A world lit only by fire_ the medieval m - William Manchester [82]
A Catholic historian notes that “a revolutionary spirit of hatred for the Church and the clergy had taken hold of the masses in various parts of Germany. … The cry ‘Death to the priests!’ which had long been whispered in secret, was now the watchword of the day.” Although the pope had remained ignorant of this festering discontent, the Curia knew of it. Rather than kindle an uprising there, the hierarchy had decided to exempt Germany from the Inquisition, and in 1516, the year before Luther posted his theses on the Castle Church door, one of the ablest men around the pontiff had warned him of imminent revolt in the heart of Europe.
HIS NAME WAS GIROLAMO ALEANDRO, Latinized to Hieronymus Aleander. Then just forty, he was a handsome Venetian whose arched brows, penetrating eyes, and thoughtful, pursed mouth suggested a professorial life. In part this was justified. Aleandro was an ecclesiastic of commanding intellect. A humanist and future cardinal, he was a celebrated member of Europe’s intelligentsia—rector of the University of Paris, a colleague of Erasmus, fluent in all classical tongues, and honored lecturer at Venice and Orleans. He was also a man of action, however, and as such he would become Luther’s first formidable Catholic adversary. Aleandro had anticipated the coming mutiny during an official visit to Austria. There, he told Pope Leo, he had repeatedly overheard men muttering that they yearned for the emergence of a man brave enough to lead them against Rome.
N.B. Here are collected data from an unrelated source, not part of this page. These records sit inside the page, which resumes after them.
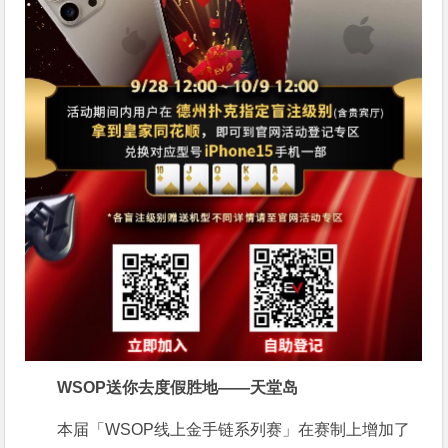
WSOP送你去度假胜地——天堂岛
本届「WSOP线上金手链系列赛」在赛制上增加了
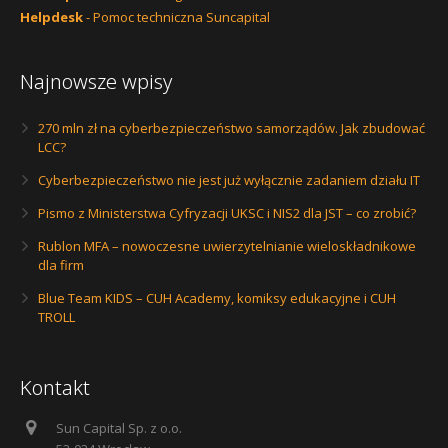
Helpdesk
- Pomoc techniczna Suncapital
Najnowsze wpisy
270 mln zł na cyberbezpieczeństwo samorządów. Jak zbudować
LCC?
Cyberbezpieczeństwo nie jest już wyłącznie zadaniem działu IT
Pismo z Ministerstwa Cyfryzacji UKSC i NIS2 dla JST – co zrobić?
Rublon MFA – nowoczesne uwierzytelnianie wieloskładnikowe
dla firm
Blue Team KIDS – CUH Academy, komiksy edukacyjne i CUH
TROLL
Kontakt
Sun Capital Sp. z o.o.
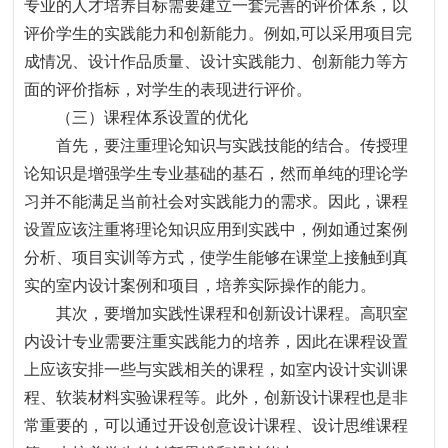
专业的人才培养目标需要建立一套完善的评价体系
，
以
评价学生的实践能力和创新能力。例如
,
可以采用项目完
成情况、设计作品质量、设计实践能力、创新能力等方
面的评价指标
，
对学生的表现进行评价。
（三）课程体系设置的优化
首先，要注重理论知识与实践技能的结合。传授理
论知识是增强学生专业基础的基石
，
然而单纯的理论学
习并不能满足当前社会对实践能力的需求。因此，课程
设置应该注重将理论知识应用到实践中，例如通过案例
分析、项目实训等方式，使学生能够在课堂上接触到真
实的室内设计案例和项目，培养实际操作的能力。
其次，要增加实践性课程和创新设计课程。高职室
内设计专业需要注重实践能力的培养，因此在课程设置
上应该安排一些与实践相关的课程，如室内设计实训课
程、软装材料实验课程等。此外，创新设计课程也是非
常重要的，可以通过开设创意设计课程、设计思维课程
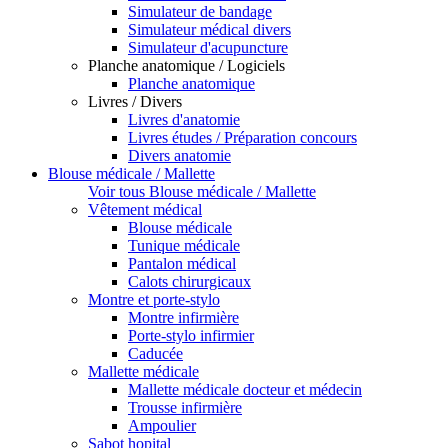
Simulateur de bandage
Simulateur médical divers
Simulateur d'acupuncture
Planche anatomique / Logiciels
Planche anatomique
Livres / Divers
Livres d'anatomie
Livres études / Préparation concours
Divers anatomie
Blouse médicale / Mallette
Voir tous Blouse médicale / Mallette
Vêtement médical
Blouse médicale
Tunique médicale
Pantalon médical
Calots chirurgicaux
Montre et porte-stylo
Montre infirmière
Porte-stylo infirmier
Caducée
Mallette médicale
Mallette médicale docteur et médecin
Trousse infirmière
Ampoulier
Sabot hopital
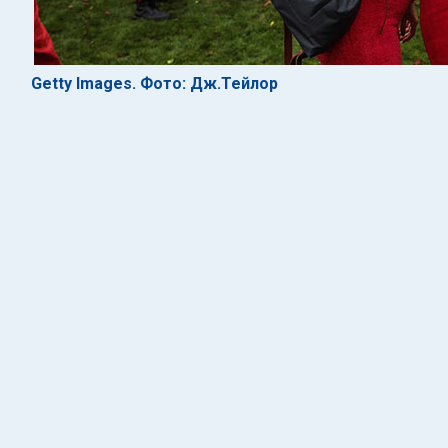
Getty Images. Фото: Дж.Тейлор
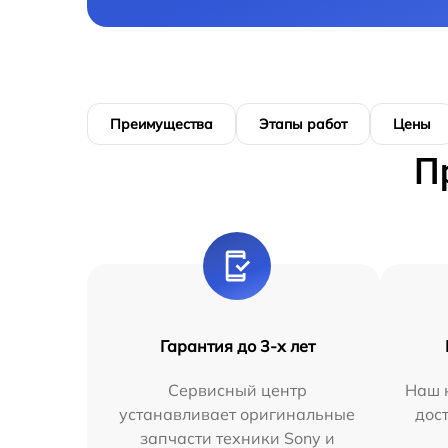
Преимущества
Этапы работ
Цены
П
Гарантия до 3-х лет
Сервисный центр
Наш 
устанавливает оригинальные
дос
запчасти техники Sony и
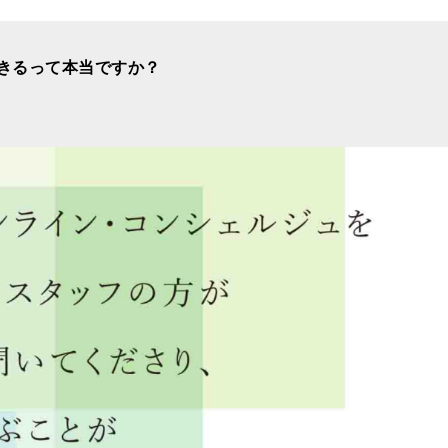
きるって本当ですか？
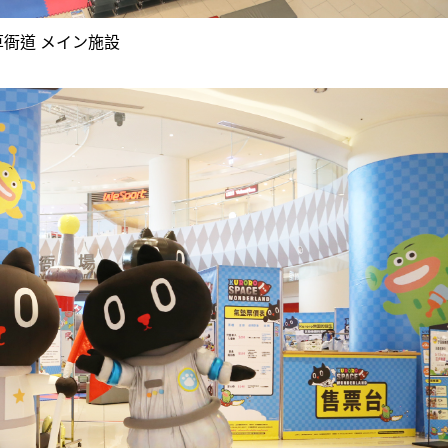
n 草衙道 メイン施設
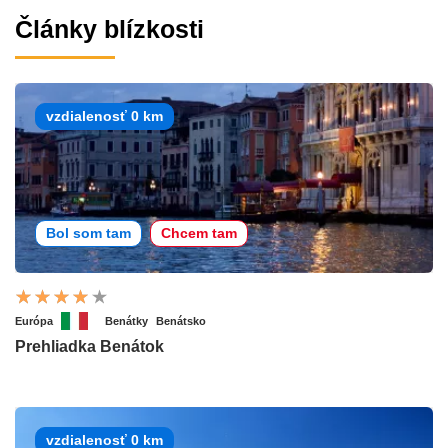
Články blízkosti
vzdialenosť 0 km
Bol som tam
Chcem tam
Európa
Benátky
Benátsko
Prehliadka Benátok
vzdialenosť 0 km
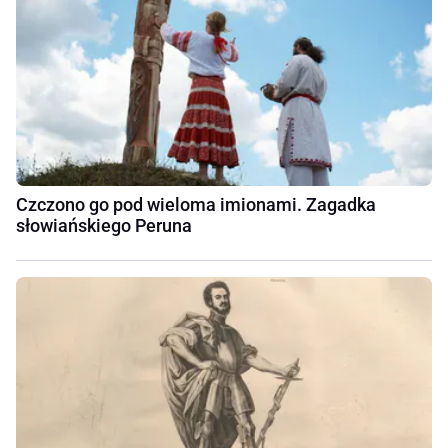
Czczono go pod wieloma imionami. Zagadka
słowiańskiego Peruna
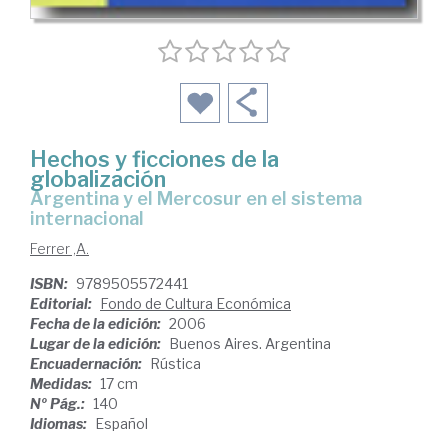
Hechos y ficciones de la
globalización
Argentina y el Mercosur en el sistema
internacional
Ferrer ,A.
ISBN:
9789505572441
Editorial:
Fondo de Cultura Económica
Fecha de la edición:
2006
Lugar de la edición:
Buenos Aires. Argentina
Encuadernación:
Rústica
Medidas:
17 cm
Nº Pág.:
140
Idiomas:
Español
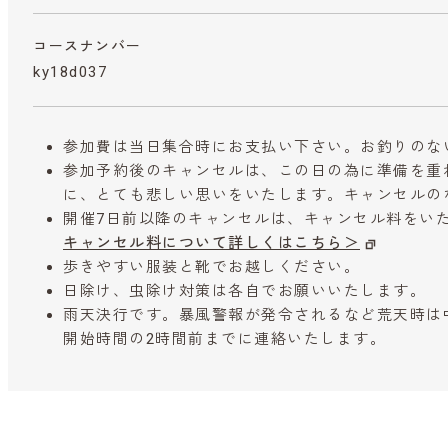
コースナンバー
ky18d037
参加費は当日集合時にお支払い下さい。お釣りのな
参加予約後のキャンセルは、この日の為に準備を重
に、とても悲しい思いをいたします。キャンセルの
開催7日前以降のキャンセルは、キャンセル料をい
キャンセル料について詳しくはこちら＞
歩きやすい服装と靴でお越しください。
日除け、虫除け対策は各自でお願いいたします。
雨天決行です。暴風警報が発令されるなど荒天時は
開始時間の2時間前までに連絡いたします。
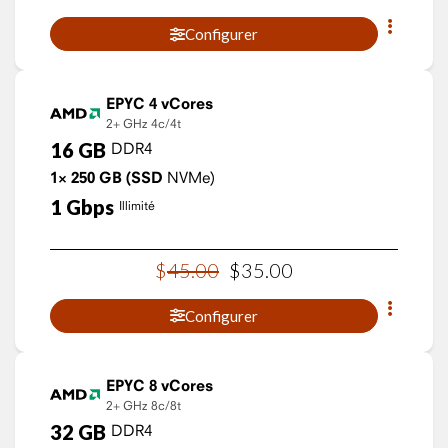
Configurer
EPYC 4 vCores
2+ GHz
4c/4t
16
GB
DDR4
1×
250
GB
(SSD
NVMe)
1
Gbps
Illimité
$
45
.
00
$
35
.
00
Configurer
EPYC 8 vCores
2+ GHz
8c/8t
32
GB
DDR4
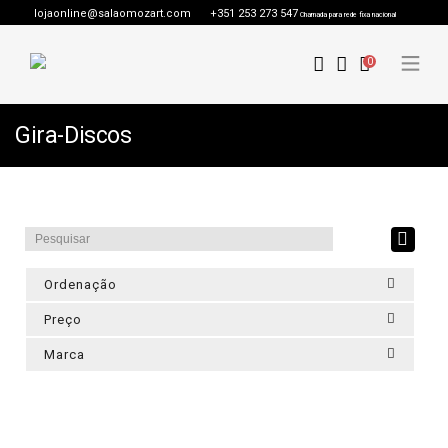
lojaonline@salaomozart.com
+351 253 273 547
Chamada para rede fixa nacional
0
Gira-Discos
Ordenação
Preço
Marca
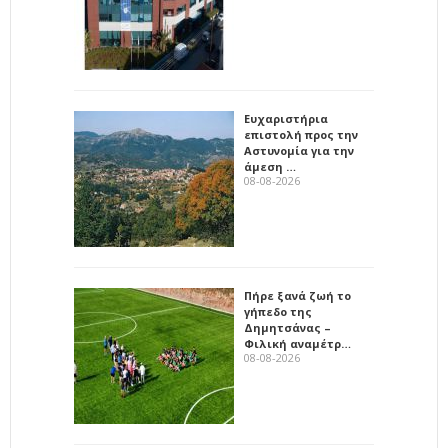
Ευχαριστήρια
επιστολή προς την
Αστυνομία για την
άμεση …
08-08-2026
Πήρε ξανά ζωή το
γήπεδο της
Δημητσάνας –
Φιλική αναμέτρ…
08-08-2026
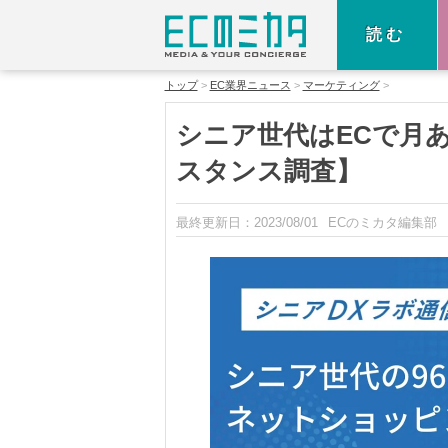
読む
トップ
EC業界ニュース
マーケティング
シニア世代はECで月
スタンス調査】
最終更新日：
2023/08/01
ECのミカタ編集部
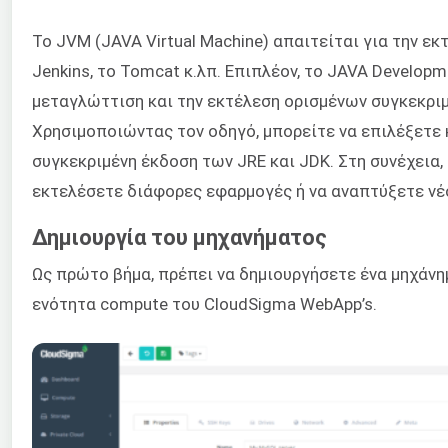
Το JVM (JAVA Virtual Machine) απαιτείται για την 
Jenkins, το Tomcat κ.λπ. Επιπλέον, το JAVA Developme
μεταγλώττιση και την εκτέλεση ορισμένων συγκεκρι
Χρησιμοποιώντας τον οδηγό, μπορείτε να επιλέξετε
συγκεκριμένη έκδοση των JRE και JDK. Στη συνέχεια,
εκτελέσετε διάφορες εφαρμογές ή να αναπτύξετε νέο
Δημιουργία του μηχανήματος
Ως πρώτο βήμα, πρέπει να δημιουργήσετε ένα μηχάνη
ενότητα compute του CloudSigma WebApp’s.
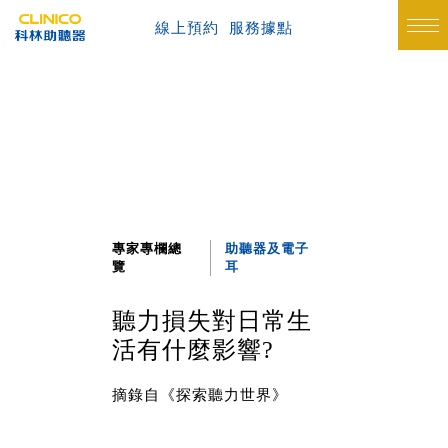
線上預約
服務據點
專家專欄總
助聽器及電子
覽
耳
聽力損失對日常生
活有什麼影響?
摘錄自《探索聽力世界》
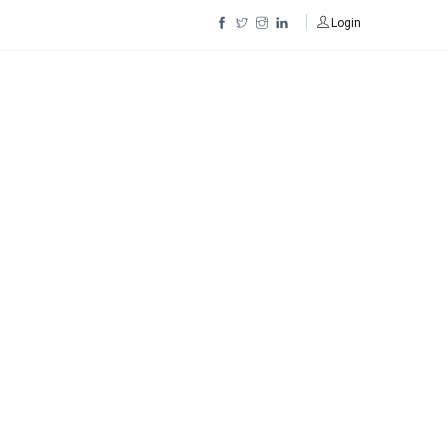
Login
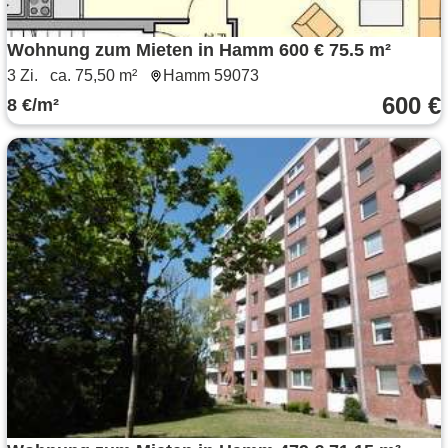
Wohnung zum Mieten in Hamm 600 € 75.5 m²
3 Zi.
ca. 75,50 m²
Hamm 59073
600 €
8 €/m²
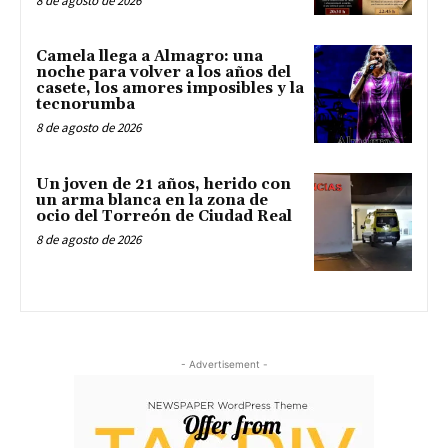
8 de agosto de 2026
Camela llega a Almagro: una
noche para volver a los años del
casete, los amores imposibles y la
tecnorumba
8 de agosto de 2026
Un joven de 21 años, herido con
un arma blanca en la zona de
ocio del Torreón de Ciudad Real
8 de agosto de 2026
- Advertisement -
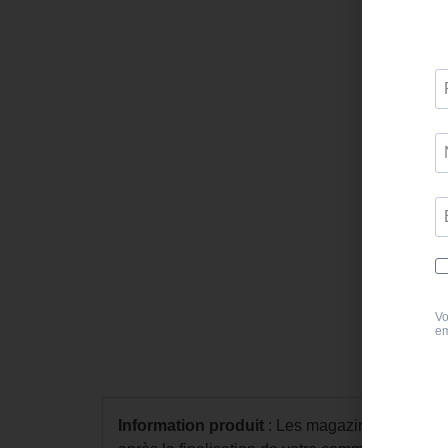
Information produit
: Les magazines numérique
When the papacy issued a bull significant to one part of the Church’s vast realm, it was customary to dispatch eminent nuncios from Rome with bales of copies, which they would post in major population centers. Leo’s Exsurge Domine was such a document, and the dignitaries entrusted to inform all Germany of Luther’s shame were Aleandro and Johann Eck. To be chosen was regarded as an honor, and Eck, remembering his triumph over Luther in Leipzig the year before, set out with zest.
Aleandro, remembering his premonition, was less enthusiastic. Earlier in the week word had reached the Vatican that their reception would be, at best, mixed; Luther had been degraded in Rome, but he was no pariah to the north. Among his supporters were Franz von Sickingen, imperial chamberlain and one of the Holy Roman Empire’s seven electors; Philipp Melanchthon, the theologian; Lazaras Spengler, poet, and Stadtrat (councillor) of Nuremberg; and Willibald Pirkheimer, the translator of Greek classics into Latin. Albrecht Dürer was praying for Luther. Karlstadt, rallying to his cause, had published De canonicis scripturis libellus, a slender volume commending the Bible and derogating pontiffs, the Epistles, traditions, and ecumenical councils. In Mainz even Archbishop Albrecht was flirting with the rebels.
These were prominent, conservative Germans. Ulrich von Hutten was prominent, but no conservative; he was writing with the slashing, polemical pen of the new Lutherans. Calling for Germans to free themselves from Rome, he published an ancient German manuscript and noted pointedly: “While our forefathers”—the Goths and Huns—“thought it unworthy of them to submit to the Romans when Rome was the most martial nation in the world, we not only submit to these effeminate slaves of lust and luxury, but suffer ourselves to be plundered to minister to their sensuality.” Erasmus begged Hutten to mute his trumpet, but the poet laureate’s notes grew harder and harsher; that spring of 1520, demanding independence from Rome in Gespräche, a verse dialogue, he called the Vatican a “gigantic, bloodsucking worm,” adding: “The pope is a bandit chief, and his gang bears the name of the Church. … Rome is a sea of impurity, a mire of filth, a bottomless sink of iniquity. Should we not flock from all quarters to compass the destruction of this common curse of humanity?”